***** LISTED ENTRIES
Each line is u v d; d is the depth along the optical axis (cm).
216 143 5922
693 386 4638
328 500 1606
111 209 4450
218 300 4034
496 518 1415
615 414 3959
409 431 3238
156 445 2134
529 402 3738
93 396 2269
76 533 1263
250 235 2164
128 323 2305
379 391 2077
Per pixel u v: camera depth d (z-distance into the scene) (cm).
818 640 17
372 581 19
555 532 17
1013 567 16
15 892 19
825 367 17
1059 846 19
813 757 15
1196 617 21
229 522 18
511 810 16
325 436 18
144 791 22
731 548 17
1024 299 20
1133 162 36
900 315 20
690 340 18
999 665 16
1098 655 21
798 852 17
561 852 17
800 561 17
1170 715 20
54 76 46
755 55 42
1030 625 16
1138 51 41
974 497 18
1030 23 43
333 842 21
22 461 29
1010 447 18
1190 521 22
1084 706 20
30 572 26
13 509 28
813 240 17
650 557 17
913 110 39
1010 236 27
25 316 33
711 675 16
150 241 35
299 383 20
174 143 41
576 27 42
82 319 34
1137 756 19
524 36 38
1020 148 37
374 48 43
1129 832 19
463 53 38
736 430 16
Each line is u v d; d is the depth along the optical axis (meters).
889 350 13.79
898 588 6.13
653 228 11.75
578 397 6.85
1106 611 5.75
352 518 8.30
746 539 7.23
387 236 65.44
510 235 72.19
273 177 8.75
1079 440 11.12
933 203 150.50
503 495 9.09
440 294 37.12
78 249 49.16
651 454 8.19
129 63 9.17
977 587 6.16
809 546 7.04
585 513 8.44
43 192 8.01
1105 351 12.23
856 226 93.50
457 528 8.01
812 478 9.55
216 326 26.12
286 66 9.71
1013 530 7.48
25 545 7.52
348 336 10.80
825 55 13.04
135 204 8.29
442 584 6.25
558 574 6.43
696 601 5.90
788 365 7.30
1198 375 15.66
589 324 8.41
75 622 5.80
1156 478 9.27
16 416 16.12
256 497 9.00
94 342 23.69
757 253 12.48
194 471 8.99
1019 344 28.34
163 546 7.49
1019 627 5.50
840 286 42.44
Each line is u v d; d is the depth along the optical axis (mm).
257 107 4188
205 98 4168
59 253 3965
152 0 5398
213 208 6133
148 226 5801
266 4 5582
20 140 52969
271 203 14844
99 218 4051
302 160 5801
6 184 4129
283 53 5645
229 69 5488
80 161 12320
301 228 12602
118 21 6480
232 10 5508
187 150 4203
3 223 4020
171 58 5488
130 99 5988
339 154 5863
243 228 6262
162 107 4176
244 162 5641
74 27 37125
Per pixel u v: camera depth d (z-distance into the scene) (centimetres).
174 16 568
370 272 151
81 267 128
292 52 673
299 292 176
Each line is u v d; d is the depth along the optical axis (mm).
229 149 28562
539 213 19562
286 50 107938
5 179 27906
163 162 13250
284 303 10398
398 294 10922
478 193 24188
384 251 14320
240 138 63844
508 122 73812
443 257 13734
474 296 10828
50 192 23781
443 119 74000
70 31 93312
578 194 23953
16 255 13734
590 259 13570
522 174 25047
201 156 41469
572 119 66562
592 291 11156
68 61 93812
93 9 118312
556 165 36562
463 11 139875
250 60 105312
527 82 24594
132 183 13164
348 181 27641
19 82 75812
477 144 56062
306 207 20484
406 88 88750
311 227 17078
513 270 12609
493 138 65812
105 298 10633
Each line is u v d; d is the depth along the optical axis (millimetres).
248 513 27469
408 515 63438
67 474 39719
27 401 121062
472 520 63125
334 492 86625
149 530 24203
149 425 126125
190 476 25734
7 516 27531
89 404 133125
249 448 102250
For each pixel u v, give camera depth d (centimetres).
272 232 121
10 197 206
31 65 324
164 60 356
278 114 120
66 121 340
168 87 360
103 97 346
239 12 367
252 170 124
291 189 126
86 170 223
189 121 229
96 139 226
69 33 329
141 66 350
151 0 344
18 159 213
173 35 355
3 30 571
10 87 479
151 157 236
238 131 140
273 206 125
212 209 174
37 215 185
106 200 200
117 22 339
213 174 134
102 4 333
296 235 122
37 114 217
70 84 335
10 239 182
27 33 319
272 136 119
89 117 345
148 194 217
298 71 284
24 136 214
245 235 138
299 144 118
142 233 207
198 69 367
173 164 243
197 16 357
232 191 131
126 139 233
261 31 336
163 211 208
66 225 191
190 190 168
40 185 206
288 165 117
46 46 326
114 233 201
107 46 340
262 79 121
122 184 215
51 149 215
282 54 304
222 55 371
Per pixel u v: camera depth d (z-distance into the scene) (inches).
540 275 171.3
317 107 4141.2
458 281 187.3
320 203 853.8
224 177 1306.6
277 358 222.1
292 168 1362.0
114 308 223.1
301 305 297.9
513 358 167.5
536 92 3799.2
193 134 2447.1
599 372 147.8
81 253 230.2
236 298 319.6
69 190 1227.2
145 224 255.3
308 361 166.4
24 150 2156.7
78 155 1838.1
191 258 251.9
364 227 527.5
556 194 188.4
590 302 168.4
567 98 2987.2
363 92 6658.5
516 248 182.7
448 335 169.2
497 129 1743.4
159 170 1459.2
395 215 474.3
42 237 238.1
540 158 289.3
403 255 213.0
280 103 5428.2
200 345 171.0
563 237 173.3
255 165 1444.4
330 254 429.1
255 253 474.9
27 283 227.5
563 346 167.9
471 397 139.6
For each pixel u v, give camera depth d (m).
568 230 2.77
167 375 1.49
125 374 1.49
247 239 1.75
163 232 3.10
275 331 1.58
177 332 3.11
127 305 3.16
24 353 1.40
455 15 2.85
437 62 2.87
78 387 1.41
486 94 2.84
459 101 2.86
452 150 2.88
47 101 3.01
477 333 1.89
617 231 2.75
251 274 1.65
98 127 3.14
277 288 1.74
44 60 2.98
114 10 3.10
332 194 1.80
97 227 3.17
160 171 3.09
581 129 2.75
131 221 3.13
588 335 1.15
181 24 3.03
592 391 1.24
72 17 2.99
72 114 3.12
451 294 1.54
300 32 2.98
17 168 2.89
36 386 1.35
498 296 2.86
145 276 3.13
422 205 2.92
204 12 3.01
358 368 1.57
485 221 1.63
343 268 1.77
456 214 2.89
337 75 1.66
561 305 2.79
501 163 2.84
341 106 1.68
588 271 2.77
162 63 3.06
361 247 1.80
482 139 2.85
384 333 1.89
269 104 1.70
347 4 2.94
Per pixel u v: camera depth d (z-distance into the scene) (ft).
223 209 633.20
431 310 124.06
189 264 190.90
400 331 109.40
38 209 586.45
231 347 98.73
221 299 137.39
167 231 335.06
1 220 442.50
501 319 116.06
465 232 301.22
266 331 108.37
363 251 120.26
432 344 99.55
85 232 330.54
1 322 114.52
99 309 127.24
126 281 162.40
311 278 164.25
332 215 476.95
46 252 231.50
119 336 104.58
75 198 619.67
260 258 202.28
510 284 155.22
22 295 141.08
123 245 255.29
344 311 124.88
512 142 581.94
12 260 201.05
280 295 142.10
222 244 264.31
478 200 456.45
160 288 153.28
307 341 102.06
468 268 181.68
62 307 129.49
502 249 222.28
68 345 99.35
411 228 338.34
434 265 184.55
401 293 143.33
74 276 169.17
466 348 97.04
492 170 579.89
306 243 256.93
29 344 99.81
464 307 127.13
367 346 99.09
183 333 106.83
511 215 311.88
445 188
**********
TASK STATEMENT = All that belongs in the answer is the run of lines above from the line containing "556 194 188.4" through the line containing "255 253 474.9", exactly as written.

TASK RESULT =
556 194 188.4
590 302 168.4
567 98 2987.2
363 92 6658.5
516 248 182.7
448 335 169.2
497 129 1743.4
159 170 1459.2
395 215 474.3
42 237 238.1
540 158 289.3
403 255 213.0
280 103 5428.2
200 345 171.0
563 237 173.3
255 165 1444.4
330 254 429.1
255 253 474.9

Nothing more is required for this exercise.